Getting off the train at Bournemouth Station, the town strikes me more as a city now when I come home. There is a beehive-like cluster around the ticket gates before we are released into the dark. I nip over to ASDA to get treats: whiskey, beer, gin, chocolate. I have it in my head to ask my mum about the photographs she took in Australia in the 1970s. She travelled there with the Catholic ministries to teach the Aboriginal people English, but once there she explored and visited different sites. She took a camera and what I consider to be wonderful pictures.

Firstly, what sort of camera did she take? Where did she get the photographs developed? Did she know what she wanted to take pictures of? Was she economical with the film? Did she ask people before taking their picture? How did they respond to a woman travelling on her own, with a camera?

But despite my intentions the shutters come down and I am only able to learn that she wasn’t fussy about what camera she used, probably an Olympus, and she developed the pictures herself when she could find a darkroom. I don’t press on; I sense the roadblock in place and I leave it. Perhaps it is best not to have all the answers and let the pictures speak for themselves. Sometimes you have to know when to quit.

So I pull back and look elsewhere. Bournemouth is known for the prevalence of dark green pines, the ‘Maritime’ introduced in the 1800s for its ability to thrive in sandy environments. I start to think about the colour green and I use it to translate a few photographs I have to hand. There is something comforting in this process of taking possession of a photograph in this way, in a different language.

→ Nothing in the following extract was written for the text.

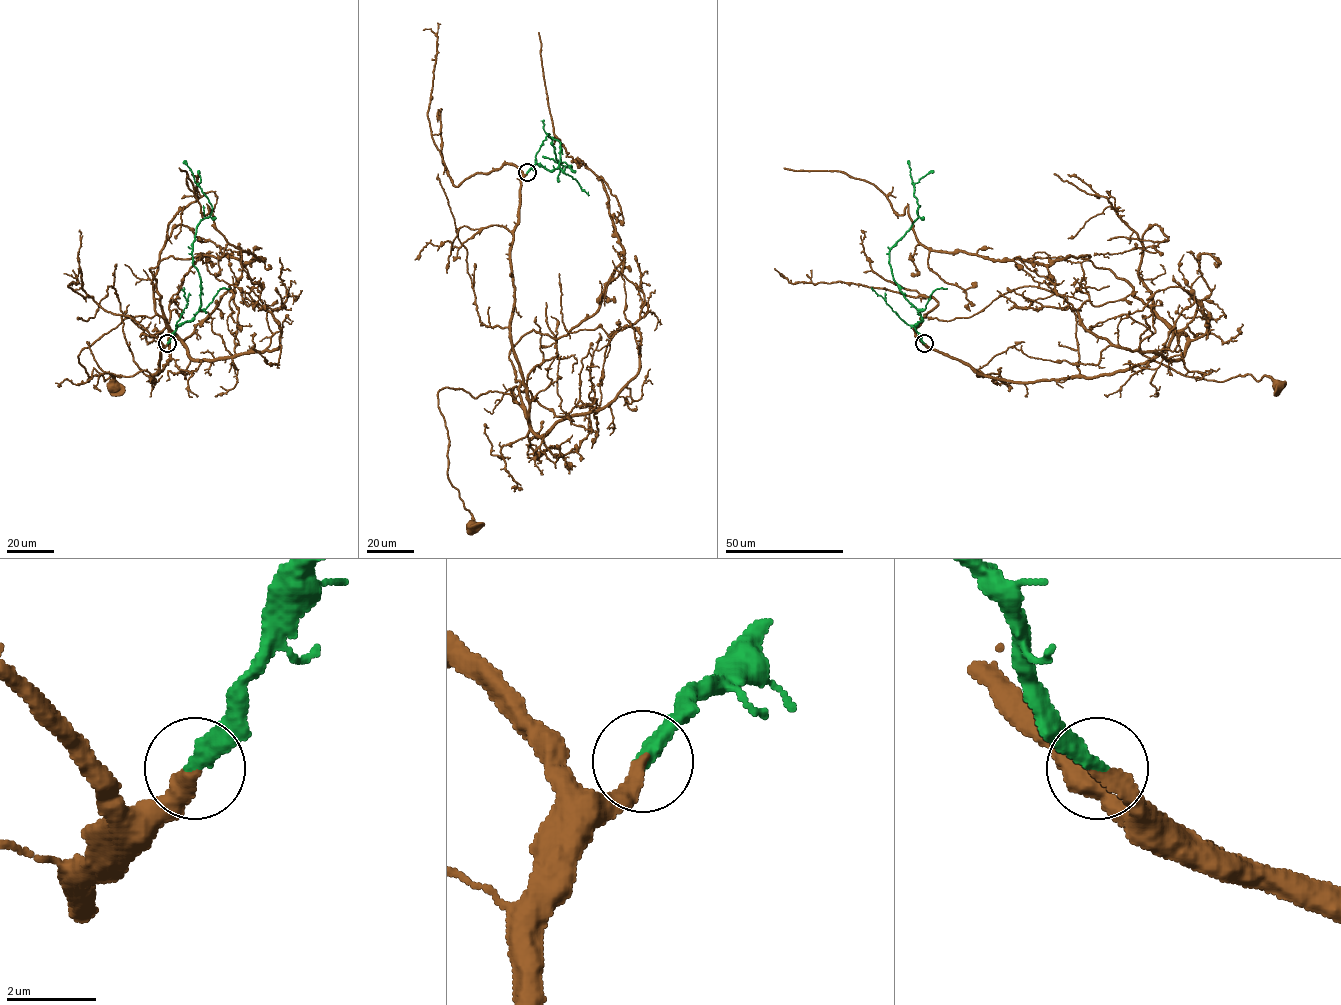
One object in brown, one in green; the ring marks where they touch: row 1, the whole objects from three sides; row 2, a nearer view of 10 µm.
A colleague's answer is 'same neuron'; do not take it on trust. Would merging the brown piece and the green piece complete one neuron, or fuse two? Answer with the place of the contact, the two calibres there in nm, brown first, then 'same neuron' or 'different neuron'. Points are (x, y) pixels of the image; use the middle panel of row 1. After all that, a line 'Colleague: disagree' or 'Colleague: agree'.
at (527, 172); 320 nm thick on the brown side, 360 nm on the other; same neuron
Colleague: agree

I have always loved Edvard Munch’s use of putrid greens. The Green Room paintings, rather than depicting a relaxing waiting area or function room, are a series of works which appear claustrophobic and psychologically tense. The green is pervasive and unsettling, particularly in Jealousy (1907) and Taken by Surprise (1913), where it radiates through the skin of the male subject. As a series I find them fascinating; the wallpaper alone is hypnotic. If the colour is intended to represent sickness and jealousy it is also effective at causing a sense of displacement. It is this element that interests me when green doesn’t know its place and leaks beyond its usual parameters, so it saturates the image like a swamp. So I sink in to this idea, working from the photographs to make the beginnings of what could be a series on paper: swamp paintings.